My cheeks hurt from smiling.

I said, “She wrote you a letter?”

“She wrote me 129 letters.”

“129?”

“One a week for two and a half years.”

“What did she say?”

He patted my leg and said, “Everything. She said
everything
.”

 

 

Harold read the letters every day for a month.
All 129 letters. Every day for a month. Then he finally wrote her back. Poured his heart out. Told her a day hadn’t gone by that he hadn’t thought about her. That he wanted to come back to marry her. That he loved her.

The delivery soldier walked by his bed for eight weeks.
Eight weeks without stopping. Then the ninth week, he stopped. Harold’s heart leapt. He picked up the letter but he couldn’t bear to read it. What if she didn’t feel the same way?

He kept the letter for a week before reading it.
Then he did, with tears running down his cheeks. She felt the same way. She desperately wanted to marry him. She couldn’t think of anything that would make her happier.

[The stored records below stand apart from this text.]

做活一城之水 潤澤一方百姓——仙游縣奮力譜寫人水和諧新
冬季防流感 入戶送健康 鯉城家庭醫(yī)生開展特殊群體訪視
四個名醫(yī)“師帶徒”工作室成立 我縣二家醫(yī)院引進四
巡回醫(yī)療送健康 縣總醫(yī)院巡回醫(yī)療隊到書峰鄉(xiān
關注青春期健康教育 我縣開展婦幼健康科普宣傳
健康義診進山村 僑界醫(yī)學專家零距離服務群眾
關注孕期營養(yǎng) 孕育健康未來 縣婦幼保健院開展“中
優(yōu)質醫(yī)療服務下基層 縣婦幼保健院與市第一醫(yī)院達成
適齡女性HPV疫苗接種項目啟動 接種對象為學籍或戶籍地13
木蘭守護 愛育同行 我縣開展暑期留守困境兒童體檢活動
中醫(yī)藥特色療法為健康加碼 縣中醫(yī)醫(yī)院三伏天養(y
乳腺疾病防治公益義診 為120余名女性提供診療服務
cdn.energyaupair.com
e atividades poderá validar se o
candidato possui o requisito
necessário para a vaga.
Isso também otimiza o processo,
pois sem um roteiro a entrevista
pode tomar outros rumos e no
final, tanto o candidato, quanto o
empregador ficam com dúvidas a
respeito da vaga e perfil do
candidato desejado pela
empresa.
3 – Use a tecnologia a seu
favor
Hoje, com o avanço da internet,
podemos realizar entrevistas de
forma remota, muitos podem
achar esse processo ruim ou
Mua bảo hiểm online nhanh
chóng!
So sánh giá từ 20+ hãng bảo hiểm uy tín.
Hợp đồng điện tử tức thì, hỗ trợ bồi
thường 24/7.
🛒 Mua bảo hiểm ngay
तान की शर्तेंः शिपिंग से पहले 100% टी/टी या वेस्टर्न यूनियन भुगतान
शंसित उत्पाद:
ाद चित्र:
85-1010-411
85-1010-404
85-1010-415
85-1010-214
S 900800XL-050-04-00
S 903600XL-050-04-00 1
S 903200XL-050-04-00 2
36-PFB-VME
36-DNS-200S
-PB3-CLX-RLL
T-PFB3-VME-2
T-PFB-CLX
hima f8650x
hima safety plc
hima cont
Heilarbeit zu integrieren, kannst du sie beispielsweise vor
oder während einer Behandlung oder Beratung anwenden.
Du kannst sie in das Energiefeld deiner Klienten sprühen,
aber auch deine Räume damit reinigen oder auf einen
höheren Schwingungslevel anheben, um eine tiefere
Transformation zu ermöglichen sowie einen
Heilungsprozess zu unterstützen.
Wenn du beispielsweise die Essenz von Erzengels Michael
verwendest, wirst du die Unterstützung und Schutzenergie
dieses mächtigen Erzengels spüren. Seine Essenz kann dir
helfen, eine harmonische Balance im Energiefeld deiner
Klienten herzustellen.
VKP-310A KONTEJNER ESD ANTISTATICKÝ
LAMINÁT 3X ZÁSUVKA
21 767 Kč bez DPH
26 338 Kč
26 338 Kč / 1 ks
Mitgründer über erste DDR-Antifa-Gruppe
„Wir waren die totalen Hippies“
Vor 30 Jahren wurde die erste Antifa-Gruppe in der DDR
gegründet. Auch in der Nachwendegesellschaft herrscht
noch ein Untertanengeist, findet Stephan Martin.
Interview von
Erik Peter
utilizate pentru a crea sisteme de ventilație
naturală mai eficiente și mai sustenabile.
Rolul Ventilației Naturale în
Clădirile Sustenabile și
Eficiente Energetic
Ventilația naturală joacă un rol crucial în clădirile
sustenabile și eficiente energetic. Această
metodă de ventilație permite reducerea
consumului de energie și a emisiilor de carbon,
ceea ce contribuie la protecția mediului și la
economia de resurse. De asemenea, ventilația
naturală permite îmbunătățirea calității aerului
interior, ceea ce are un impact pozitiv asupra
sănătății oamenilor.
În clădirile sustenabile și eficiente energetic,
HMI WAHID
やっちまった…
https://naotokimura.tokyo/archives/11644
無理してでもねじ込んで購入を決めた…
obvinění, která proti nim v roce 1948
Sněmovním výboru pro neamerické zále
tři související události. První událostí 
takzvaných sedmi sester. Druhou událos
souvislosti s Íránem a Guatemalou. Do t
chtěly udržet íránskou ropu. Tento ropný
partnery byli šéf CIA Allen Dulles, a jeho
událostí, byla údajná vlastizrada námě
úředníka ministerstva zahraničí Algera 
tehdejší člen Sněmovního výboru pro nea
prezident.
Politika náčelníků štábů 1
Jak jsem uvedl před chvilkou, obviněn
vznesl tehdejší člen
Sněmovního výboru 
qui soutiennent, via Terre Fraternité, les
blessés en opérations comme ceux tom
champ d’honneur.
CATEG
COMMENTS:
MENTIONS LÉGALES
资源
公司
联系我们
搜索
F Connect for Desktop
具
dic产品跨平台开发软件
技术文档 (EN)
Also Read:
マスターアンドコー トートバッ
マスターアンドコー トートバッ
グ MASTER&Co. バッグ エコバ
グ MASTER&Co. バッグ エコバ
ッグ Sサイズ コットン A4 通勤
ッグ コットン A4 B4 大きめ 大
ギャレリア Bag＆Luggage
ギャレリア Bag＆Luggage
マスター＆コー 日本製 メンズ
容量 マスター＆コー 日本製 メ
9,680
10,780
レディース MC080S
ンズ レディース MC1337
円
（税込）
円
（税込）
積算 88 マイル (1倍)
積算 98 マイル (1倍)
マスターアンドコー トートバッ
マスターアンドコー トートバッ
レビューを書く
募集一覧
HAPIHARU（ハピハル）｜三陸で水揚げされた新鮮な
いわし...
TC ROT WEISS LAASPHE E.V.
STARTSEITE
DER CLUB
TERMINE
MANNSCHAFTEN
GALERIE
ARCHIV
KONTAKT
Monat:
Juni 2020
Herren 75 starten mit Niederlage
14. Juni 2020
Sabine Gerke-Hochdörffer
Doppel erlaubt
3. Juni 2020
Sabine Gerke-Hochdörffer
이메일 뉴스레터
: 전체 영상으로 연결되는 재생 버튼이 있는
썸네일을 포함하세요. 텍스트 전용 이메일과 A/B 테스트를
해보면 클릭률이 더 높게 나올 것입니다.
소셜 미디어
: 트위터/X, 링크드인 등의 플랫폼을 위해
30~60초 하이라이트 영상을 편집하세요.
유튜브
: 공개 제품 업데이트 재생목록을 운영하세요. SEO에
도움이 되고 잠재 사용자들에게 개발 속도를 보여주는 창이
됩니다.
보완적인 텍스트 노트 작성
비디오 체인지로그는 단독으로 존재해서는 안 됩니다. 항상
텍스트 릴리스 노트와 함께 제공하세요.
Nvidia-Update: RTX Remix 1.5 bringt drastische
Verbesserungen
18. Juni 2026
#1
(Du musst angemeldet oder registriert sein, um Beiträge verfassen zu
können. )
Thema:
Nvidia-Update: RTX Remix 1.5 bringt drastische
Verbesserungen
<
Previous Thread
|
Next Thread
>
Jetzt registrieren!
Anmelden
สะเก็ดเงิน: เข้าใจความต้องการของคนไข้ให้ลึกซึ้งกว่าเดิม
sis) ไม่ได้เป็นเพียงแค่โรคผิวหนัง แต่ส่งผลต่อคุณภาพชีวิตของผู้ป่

Harold kept the letter in his pocket while he did his patrols.
Slept with it under his pillow. He read it every day. Sometimes twice. It became his mantra. His reason for living. He could utter every word under his breath like a favorite poem.

 

 

Harold paused for a brief moment.
Then he slowly began hiking up his right pant leg, exposing a grotesquely white leg. Blue, black, purple, and red veins spider-webbed across the pasty flesh. A black sock was pulled taut halfway up his calf. There was a small bulge at top.

Harold reached his arm down, slid his fingers into his sock, and pulled out a folded piece of paper.
The paper appeared soft and supple. Reopened and refolded so many times, the fibers had broken down. It had streaks of brown running across it.

Harold unfolded the letter and I watched as his large eyes pulled in every word.
About halfway through he took two quick inhales through his nose, something I’d yet to see him do.

I felt like I was watching, seeing something, I knew I shouldn’t be.
Like when you accidentally flip to something in the 660s on television.

Harold finished the letter, the folds practically doing themselves, and stuffed it back in his sock.
He gave it two quick pats then released the bunched fabric of his pant leg. He gazed across the still lake, hands clasped together on his lap. I watched as he slowly moved his hand from his lap and laid it silently on the bench just to my left.

I stared at the long fingers.
Bony and brittle. I imagined those fingers working the fields for hours and hours, those fingers wrapped around the butt of a gun, those fingers slinking around a pen and moving briskly across the page. Truly, those fingers had been through war.

I reached out my left hand and slid it beneath the cold fingers.
They slowly awakened, intertwining between mine. We held hands like that for awhile. Waiting for the ducks to return.